A gigante Fonterra, uma importante referência no mercado global de laticínios, está fundindo seus negócios na Austrália e na Nova Zelândia para formar a Fonterra Oceania, de acordo com o InsideFMCG, o site australiano de notícias e informações para a indústria australiana de bens de consumo.

A Fonterra Oceania iniciará suas operações em 1º de maio, com René Dedoncker à frente da nova entidade. Dedoncker ocupou uma série de cargos de liderança global antes de se tornar chefe do negócio australiano em 2017.

A Fonterra Brands New Zealand (FBNZ), que compreende marcas de consumo e negócios de serviços de alimentação na Nova Zelândia, incluindo Anchor, Mainland e Kāpiti, continuará a usar leite de fazendeiros da Nova Zelândia; enquanto o grupo de leite australiano continuará a fornecer sólidos de leite para as marcas e ingredientes australianos da empresa.

Miles Hurrel, CEO da Fonterra, disse que “os negócios da Austrália e da Nova Zelândia têm muitos aspectos complementares, e sua integração se baseia nesses pontos fortes”. Ele acrescentou sua convicção de que “a mudança fortalecerá nossa oferta trans-Tasman (Austrália-Nova Zelândia) em um mercado cada vez mais competitivo”.

SUSTENTABILIDADE ECONÔMICA E PRODUTIVA

Em outro lugar, outros meios de comunicação informaram que René Dedoncker, um líder experiente com um histórico de funções globais na Fonterra desde 2005, chefiará a recém-criada equipe da Fonterra Oceania, supervisionando as operações integradas da empresa tanto na Nova Zelândia quanto na Austrália, para multiplicar os negócios daquele continente.

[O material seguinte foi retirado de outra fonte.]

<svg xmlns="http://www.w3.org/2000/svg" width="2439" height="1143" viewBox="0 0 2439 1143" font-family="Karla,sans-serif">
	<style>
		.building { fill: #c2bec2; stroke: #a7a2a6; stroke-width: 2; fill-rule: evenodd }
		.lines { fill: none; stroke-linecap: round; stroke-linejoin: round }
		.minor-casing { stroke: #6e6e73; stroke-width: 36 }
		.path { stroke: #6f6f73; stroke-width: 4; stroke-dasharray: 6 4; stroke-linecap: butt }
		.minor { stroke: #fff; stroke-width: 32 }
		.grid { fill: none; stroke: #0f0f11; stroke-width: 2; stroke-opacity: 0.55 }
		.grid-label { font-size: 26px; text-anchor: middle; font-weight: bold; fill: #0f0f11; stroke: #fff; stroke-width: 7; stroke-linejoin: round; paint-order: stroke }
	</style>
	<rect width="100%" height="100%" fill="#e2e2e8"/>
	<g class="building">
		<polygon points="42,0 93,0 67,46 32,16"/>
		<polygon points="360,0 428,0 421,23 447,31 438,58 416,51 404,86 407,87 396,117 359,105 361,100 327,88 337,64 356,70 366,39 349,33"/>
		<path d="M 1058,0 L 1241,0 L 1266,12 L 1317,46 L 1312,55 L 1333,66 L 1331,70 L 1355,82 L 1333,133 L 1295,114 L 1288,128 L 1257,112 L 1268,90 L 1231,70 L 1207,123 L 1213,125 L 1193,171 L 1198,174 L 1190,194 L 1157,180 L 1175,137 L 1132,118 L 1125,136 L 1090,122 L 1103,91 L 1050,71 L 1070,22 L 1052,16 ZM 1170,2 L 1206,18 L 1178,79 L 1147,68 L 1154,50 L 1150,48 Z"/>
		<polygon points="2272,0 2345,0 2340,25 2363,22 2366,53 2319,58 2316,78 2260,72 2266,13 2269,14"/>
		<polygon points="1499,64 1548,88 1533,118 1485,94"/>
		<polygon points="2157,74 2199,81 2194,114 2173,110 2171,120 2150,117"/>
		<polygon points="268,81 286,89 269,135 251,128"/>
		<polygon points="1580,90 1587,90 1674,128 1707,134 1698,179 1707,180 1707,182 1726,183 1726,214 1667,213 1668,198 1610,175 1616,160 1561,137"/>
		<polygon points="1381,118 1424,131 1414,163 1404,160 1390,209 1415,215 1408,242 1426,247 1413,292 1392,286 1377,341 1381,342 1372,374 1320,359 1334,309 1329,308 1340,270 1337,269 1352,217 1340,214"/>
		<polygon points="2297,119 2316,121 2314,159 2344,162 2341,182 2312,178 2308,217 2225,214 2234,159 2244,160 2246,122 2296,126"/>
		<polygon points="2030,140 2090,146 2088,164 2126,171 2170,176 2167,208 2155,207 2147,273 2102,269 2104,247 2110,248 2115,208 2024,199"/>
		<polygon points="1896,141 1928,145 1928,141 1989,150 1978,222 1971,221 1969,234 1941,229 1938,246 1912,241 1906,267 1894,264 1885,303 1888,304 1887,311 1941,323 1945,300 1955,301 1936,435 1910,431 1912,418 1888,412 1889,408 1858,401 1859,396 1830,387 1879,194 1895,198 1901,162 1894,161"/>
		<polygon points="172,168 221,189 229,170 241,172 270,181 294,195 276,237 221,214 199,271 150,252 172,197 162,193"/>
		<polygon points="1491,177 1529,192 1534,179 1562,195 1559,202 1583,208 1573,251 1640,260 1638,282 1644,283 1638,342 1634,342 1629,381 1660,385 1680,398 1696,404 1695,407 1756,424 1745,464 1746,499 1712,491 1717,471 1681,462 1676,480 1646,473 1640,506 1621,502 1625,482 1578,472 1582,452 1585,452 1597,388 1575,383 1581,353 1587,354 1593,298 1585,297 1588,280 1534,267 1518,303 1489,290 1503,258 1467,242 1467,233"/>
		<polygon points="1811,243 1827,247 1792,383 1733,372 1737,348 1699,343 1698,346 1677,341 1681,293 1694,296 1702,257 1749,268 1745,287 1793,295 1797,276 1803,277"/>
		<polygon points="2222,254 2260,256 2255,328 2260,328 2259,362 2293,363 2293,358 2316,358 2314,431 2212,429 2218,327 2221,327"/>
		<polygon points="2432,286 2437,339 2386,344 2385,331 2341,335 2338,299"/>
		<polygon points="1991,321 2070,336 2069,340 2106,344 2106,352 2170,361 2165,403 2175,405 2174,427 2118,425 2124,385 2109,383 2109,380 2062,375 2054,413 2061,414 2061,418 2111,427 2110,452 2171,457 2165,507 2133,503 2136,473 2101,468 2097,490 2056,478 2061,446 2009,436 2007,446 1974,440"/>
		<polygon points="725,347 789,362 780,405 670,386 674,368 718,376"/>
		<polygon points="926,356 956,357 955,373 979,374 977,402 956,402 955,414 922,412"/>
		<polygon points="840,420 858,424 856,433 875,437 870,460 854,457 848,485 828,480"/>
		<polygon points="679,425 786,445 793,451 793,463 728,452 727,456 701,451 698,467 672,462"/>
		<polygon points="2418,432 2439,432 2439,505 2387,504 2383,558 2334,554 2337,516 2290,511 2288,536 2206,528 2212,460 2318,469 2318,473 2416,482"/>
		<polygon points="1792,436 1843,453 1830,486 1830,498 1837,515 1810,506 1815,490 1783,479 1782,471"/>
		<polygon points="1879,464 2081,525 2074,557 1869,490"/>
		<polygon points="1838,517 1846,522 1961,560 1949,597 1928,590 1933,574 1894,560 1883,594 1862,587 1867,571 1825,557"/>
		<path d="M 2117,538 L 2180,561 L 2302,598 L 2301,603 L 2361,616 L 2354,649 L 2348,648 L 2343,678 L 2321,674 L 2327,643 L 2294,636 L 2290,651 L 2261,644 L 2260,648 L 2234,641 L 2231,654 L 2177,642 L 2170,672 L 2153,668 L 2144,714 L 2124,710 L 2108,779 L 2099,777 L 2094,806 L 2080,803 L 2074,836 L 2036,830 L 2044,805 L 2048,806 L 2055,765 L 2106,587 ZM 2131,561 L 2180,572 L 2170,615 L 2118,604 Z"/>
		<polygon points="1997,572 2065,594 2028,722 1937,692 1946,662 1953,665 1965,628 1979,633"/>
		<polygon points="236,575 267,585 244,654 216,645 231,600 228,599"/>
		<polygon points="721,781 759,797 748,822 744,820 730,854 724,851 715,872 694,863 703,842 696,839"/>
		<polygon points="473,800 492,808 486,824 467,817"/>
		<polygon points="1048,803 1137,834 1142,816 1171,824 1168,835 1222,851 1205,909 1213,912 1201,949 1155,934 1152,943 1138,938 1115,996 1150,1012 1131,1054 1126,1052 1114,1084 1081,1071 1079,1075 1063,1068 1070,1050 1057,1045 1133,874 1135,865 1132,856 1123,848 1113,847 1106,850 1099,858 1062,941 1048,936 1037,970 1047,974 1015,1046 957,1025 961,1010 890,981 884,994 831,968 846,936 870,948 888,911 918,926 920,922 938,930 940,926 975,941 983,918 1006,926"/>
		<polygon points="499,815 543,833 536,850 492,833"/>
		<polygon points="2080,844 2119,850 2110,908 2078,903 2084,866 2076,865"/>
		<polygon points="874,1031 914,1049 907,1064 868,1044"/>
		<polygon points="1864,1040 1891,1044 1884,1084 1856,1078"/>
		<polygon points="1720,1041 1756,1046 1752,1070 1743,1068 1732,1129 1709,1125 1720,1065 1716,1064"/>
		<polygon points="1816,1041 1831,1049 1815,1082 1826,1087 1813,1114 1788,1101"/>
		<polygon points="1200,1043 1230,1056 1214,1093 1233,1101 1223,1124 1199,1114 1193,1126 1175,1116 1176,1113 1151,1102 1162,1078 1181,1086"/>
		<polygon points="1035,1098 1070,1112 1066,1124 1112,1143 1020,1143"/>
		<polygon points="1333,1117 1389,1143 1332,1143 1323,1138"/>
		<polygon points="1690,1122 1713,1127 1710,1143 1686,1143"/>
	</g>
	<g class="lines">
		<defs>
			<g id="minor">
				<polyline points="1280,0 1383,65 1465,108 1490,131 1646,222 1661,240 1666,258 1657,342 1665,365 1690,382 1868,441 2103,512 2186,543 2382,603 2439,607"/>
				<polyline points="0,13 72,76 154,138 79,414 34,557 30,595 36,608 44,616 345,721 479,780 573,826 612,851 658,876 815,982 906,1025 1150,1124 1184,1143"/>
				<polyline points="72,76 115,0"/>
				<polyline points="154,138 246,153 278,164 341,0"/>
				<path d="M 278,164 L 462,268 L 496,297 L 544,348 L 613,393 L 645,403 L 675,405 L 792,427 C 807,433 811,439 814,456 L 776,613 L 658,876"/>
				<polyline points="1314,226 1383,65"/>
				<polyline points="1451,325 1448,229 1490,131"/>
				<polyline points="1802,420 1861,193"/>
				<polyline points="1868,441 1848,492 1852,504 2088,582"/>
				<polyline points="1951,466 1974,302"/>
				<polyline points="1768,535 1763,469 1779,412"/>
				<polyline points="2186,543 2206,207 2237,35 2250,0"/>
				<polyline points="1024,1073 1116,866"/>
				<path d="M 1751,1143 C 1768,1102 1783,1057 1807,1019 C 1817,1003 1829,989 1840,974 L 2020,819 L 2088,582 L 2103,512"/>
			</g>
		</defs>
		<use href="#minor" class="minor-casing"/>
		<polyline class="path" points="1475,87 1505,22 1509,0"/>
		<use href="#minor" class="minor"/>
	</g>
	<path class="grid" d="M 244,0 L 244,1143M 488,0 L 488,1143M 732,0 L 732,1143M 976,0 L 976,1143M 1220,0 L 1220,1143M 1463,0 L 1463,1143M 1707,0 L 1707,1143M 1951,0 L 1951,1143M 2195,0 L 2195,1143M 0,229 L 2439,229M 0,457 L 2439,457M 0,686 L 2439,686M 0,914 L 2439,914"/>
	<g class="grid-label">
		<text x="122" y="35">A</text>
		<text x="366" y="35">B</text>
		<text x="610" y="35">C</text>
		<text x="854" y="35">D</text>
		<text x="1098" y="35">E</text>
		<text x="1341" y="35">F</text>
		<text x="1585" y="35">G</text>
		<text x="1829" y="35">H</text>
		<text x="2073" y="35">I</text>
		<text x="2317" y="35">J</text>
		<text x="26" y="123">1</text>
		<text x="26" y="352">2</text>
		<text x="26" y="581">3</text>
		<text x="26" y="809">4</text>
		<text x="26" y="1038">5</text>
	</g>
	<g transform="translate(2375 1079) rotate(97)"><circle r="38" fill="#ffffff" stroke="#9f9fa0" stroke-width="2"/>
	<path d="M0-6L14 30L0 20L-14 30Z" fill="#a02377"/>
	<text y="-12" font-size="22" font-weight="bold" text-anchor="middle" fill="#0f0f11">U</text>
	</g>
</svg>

Este ano de 2024 representa uma contração de 12% na receita da empresa, mas os ganhos ainda são significativos em um contexto de avanço em direção à meta de redução de 30% nas emissões de gases de efeito estufa, em comparação com os registros de 2018.

A cooperativa neozelandesa parece ter estabelecido uma prioridade firme para alcançar a sustentabilidade econômica dos negócios e da produção.

Hurrell também observa um “aumento na demanda, principalmente do Oriente Médio e do Sudeste Asiático, por nossas commodities de referência e isso se refletiu nos preços do GDT”, com um aumento de 10% no farmgate de laticínios e de 11,5% nos valores de leilão eletrônico para o leite.

Olhando para o futuro, “o impacto potencial da instabilidade geopolítica e da interrupção da cadeia de suprimentos sobre a demanda das principais regiões importadoras permanece incerto”, mas, felizmente, a cooperativa tem boa “escala e diversificação de mercados, o que nos dá opções”.

“Estamos, também, em uma boa posição para continuar a levar o produto da cooperativa aos clientes, através de nossa parceria com a Kotahi”, disse ele, referindo-se a uma indústria que trabalha junto com a cooperativa na logística de suprimentos. A previsão de lucro da Fonterra para o ano fiscal de 2024, de 50 a 65 centavos de dólar por ação, permanece inalterada.